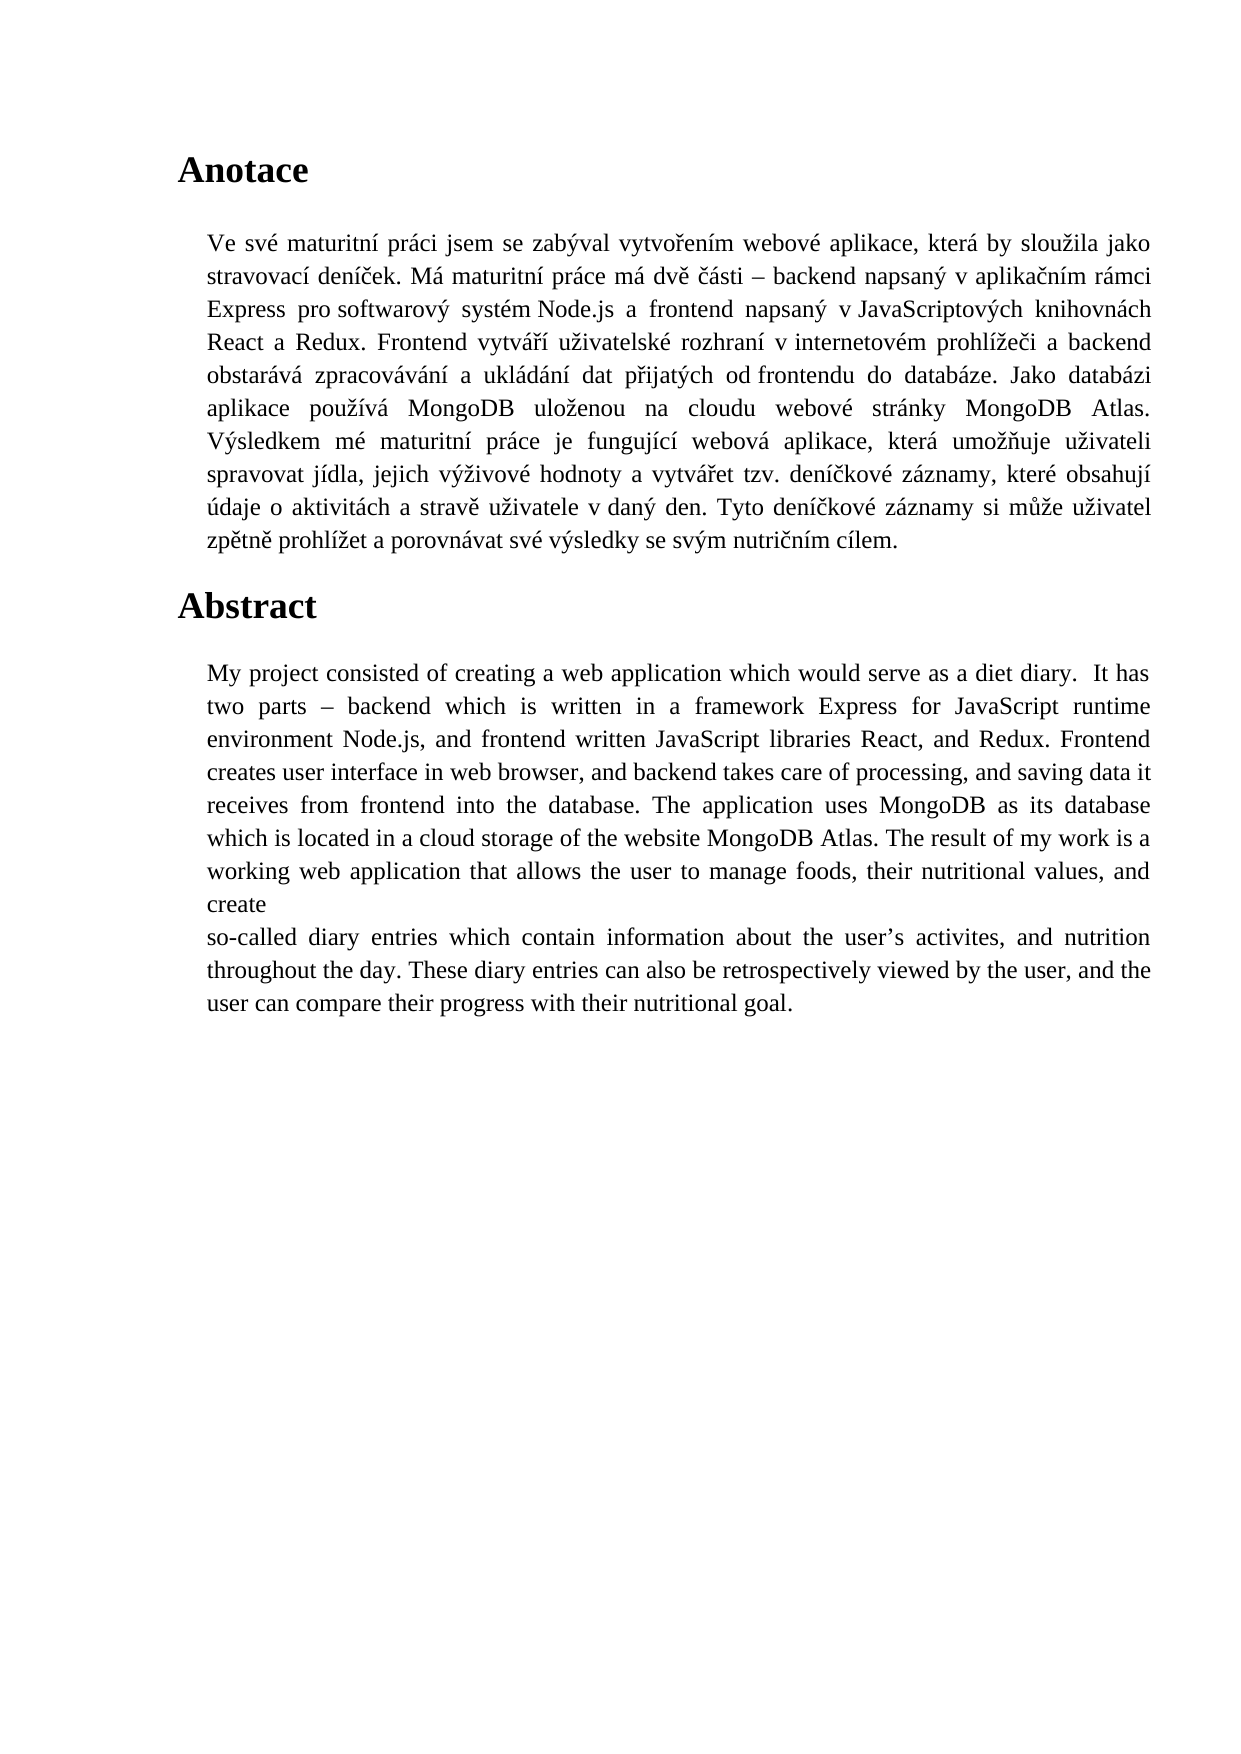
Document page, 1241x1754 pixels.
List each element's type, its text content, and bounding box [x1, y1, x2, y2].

text Ve své maturitní práci jsem se zabýval vytvořením webové aplikace, která by sloužila jako stravovací deníček. Má maturitní práce má dvě části – backend napsaný v aplikačním rámci Express pro softwarový systém Node.js a frontend napsaný v JavaScriptových knihovnách React a Redux. Frontend vytváří uživatelské rozhraní v internetovém prohlížeči a backend obstarává zpracovávání a ukládání dat přijatých od frontendu do databáze. Jako databázi aplikace používá MongoDB uloženou na cloudu webové stránky MongoDB Atlas. Výsledkem mé maturitní práce je fungující webová aplikace, která umožňuje uživateli spravovat jídla, jejich výživové hodnoty a vytvářet tzv. deníčkové záznamy, které obsahují údaje o aktivitách a stravě uživatele v daný den. Tyto deníčkové záznamy si může uživatel zpětně prohlížet a porovnávat své výsledky se svým nutričním cílem. [207, 228, 1152, 554]
text Abstract [177, 583, 1152, 627]
text My project consisted of creating a web application which would serve as a diet diary. It has two parts – backend which is written in a framework Express for JavaScript runtime environment Node.js, and frontend written JavaScript libraries React, and Redux. Frontend creates user interface in web browser, and backend takes care of processing, and saving data it receives from frontend into the database. The application uses MongoDB as its database which is located in a cloud storage of the website MongoDB Atlas. The result of my work is a working web application that allows the user to manage foods, their nutritional values, and create so-called diary entries which contain information about the user’s activites, and nutrition throughout the day. These diary entries can also be retrospectively viewed by the user, and the user can compare their progress with their nutritional goal. [207, 658, 1152, 1017]
text Anotace [177, 148, 1152, 191]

□ □ □

● **Brief**
The response consists of the data above printed line for line, with no pictures.

● **Solution to this problem**
Document page, 1241x1754 pixels.
List each element's type, its text content, and bounding box [x1, y1, x2, y2].

text Ve své maturitní práci jsem se zabýval vytvořením webové aplikace, která by sloužila jako stravovací deníček. Má maturitní práce má dvě části – backend napsaný v aplikačním rámci Express pro softwarový systém Node.js a frontend napsaný v JavaScriptových knihovnách React a Redux. Frontend vytváří uživatelské rozhraní v internetovém prohlížeči a backend obstarává zpracovávání a ukládání dat přijatých od frontendu do databáze. Jako databázi aplikace používá MongoDB uloženou na cloudu webové stránky MongoDB Atlas. Výsledkem mé maturitní práce je fungující webová aplikace, která umožňuje uživateli spravovat jídla, jejich výživové hodnoty a vytvářet tzv. deníčkové záznamy, které obsahují údaje o aktivitách a stravě uživatele v daný den. Tyto deníčkové záznamy si může uživatel zpětně prohlížet a porovnávat své výsledky se svým nutričním cílem. [207, 228, 1152, 554]
text Abstract [177, 583, 1152, 627]
text My project consisted of creating a web application which would serve as a diet diary. It has two parts – backend which is written in a framework Express for JavaScript runtime environment Node.js, and frontend written JavaScript libraries React, and Redux. Frontend creates user interface in web browser, and backend takes care of processing, and saving data it receives from frontend into the database. The application uses MongoDB as its database which is located in a cloud storage of the website MongoDB Atlas. The result of my work is a working web application that allows the user to manage foods, their nutritional values, and create so-called diary entries which contain information about the user’s activites, and nutrition throughout the day. These diary entries can also be retrospectively viewed by the user, and the user can compare their progress with their nutritional goal. [207, 658, 1152, 1017]
text Anotace [177, 148, 1152, 191]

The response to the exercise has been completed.